Street Photography is a practical activity.
We all do it for various reasons, fun, art, relaxation and many other reasons.
But, most of us do have a desire to achieve a high standard when we’re behind the camera.
A little inspiration and help from two excellent Street Photographers, Matt Stuart and David Gibson, show us, prompt us, and generally motivate us to pick up our cameras and get outside for more of the good stuff on the street.
A good street photographer steps onto the street with solid intention and a positive frame of mind. These two books will help to develop your positive way of thinking so that even when you’re ‘not feeling it’, or just plain tired, you can motivate yourself to get something positive from your efforts.
“The Street Photographer’s Manual”, by David Gibson, is packed with photos by various street photographers from around the world.
Instead of focusing on only his own work, he gives us a panoramic view of the variety of photography that is street photography.
Each chapter of the book is headed with an idea. Quiet, Busy, Abstract, Still, Subjects. And each time we delve into one of these aspects of street photography and the possibilities open to us, we can walk the streets, camera in hand, with these thoughts in mind.
Intention, in photography, is everything. Without a strong intent we meander. With solid ideas we know what we want – that’s when we see those ideas right in front of us.
Reading juicy books like these two helps us to formulate our own intentions and come away with ideas that give us street photographer’s framework of thinking, and a deeper appreciation of what street photography is all about.
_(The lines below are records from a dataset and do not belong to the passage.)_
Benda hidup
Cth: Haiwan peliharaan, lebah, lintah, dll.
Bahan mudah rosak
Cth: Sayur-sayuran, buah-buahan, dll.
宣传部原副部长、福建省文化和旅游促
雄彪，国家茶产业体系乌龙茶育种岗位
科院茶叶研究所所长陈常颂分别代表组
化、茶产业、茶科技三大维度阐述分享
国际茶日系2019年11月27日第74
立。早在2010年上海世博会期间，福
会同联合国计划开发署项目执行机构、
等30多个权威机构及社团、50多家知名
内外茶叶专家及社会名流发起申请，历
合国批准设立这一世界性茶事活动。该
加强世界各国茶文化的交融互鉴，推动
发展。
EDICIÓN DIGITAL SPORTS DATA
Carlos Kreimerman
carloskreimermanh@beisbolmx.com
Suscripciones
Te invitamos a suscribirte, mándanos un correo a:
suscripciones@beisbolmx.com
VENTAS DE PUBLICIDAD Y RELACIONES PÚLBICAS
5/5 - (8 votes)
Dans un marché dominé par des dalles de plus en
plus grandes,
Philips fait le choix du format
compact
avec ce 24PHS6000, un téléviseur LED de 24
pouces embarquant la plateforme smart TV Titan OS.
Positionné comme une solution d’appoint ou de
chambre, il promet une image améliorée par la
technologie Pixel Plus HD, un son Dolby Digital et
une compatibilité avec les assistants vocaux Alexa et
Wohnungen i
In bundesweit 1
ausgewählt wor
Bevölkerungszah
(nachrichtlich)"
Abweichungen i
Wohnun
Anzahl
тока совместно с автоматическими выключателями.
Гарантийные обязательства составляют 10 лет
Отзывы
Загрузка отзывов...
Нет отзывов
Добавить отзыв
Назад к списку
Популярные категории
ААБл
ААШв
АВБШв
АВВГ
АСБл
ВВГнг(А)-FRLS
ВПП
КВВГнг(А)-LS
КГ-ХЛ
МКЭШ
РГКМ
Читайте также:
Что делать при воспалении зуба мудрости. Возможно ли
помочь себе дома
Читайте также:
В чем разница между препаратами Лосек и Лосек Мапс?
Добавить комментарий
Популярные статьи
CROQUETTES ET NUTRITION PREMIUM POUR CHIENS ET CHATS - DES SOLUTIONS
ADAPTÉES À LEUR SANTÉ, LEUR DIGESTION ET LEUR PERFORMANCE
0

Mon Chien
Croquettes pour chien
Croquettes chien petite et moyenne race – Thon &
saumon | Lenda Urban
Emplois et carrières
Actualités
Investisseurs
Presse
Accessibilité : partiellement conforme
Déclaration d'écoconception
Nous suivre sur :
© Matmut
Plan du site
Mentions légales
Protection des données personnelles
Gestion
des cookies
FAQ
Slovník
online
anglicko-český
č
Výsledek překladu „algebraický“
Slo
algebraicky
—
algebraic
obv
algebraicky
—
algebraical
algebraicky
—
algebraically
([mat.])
Matt Stuart’s book on Street Photography, “Think Like a Street Photographer“, is impressive, exciting, and full of brilliant ideas that make you want to get up and go. Reading this book makes you want to get out the door and go hunting for those shots you always knew were out there somewhere.
He puts a strong tone of positivity in Street Photography. It seems to me that Matt Stuart is all about “go out and look for it, then you’ll find it – do it with a positive mind”.
He’s absolutely right. It’s only when we are tired, over worked, and distracted that the thought of marching through the streets on a not particularly inspiring day seems daunting.
But when you read a few pages of Matt’s book you end up with a feeling that you can always make it happen. Everything is possible.
He’s managed to put a spark of life into the pages that lights up the mind. That it’s definitely worth going out without a cue from the weather, or a prompt from other people. But sometimes, we need a push.
Matt manages that with “Think Like a Street Photographer”, and a welcome push it is.
After all, Matt’s first chapter is titled, “Think Lucky, Be Lucky”, so you’ll find plenty of positive reasons to do street photography in Matt Stuart’s book.
Don’t get me wrong, it’s not all about being positive and brave. The book is filled with Matt’s photography – brilliant shots of the streets of London, creative, and inspiring, as well as just plain gorgeous to sit and look at.
Both books sit well together as companions to your own street photography process.
“I love them for what they are; books that I can pick up, again and again, to look through the photos and study the angles.“
To pick up and read a chapter. To think about constructive ideas that help me focus my thoughts. Exactly what I’m looking for in street photography.
These books have helped me get there.
Street photography is fast moving, and a broad idea of photographic practice. It offers you the photographer the opportunity to develop your all round photography skills.
Close up, wide angled, different lens sizes, and from Smartphone to DSLR / Mirrorless street photography.
If you’re a Smartphone photographer. This book has a lot to offer you. If you use a DSLR or Mirrorless camera, the same. The Street Photographer’s Manual, and Think Like a Street Photographer, should be on your shelves.
Above all don’t miss out on these gems. Books come and go, and sometimes even the gems don’t get republished.
Every street photographer should have these books on their shelves. Where they are always easily accessible for quick reference and damned good reading.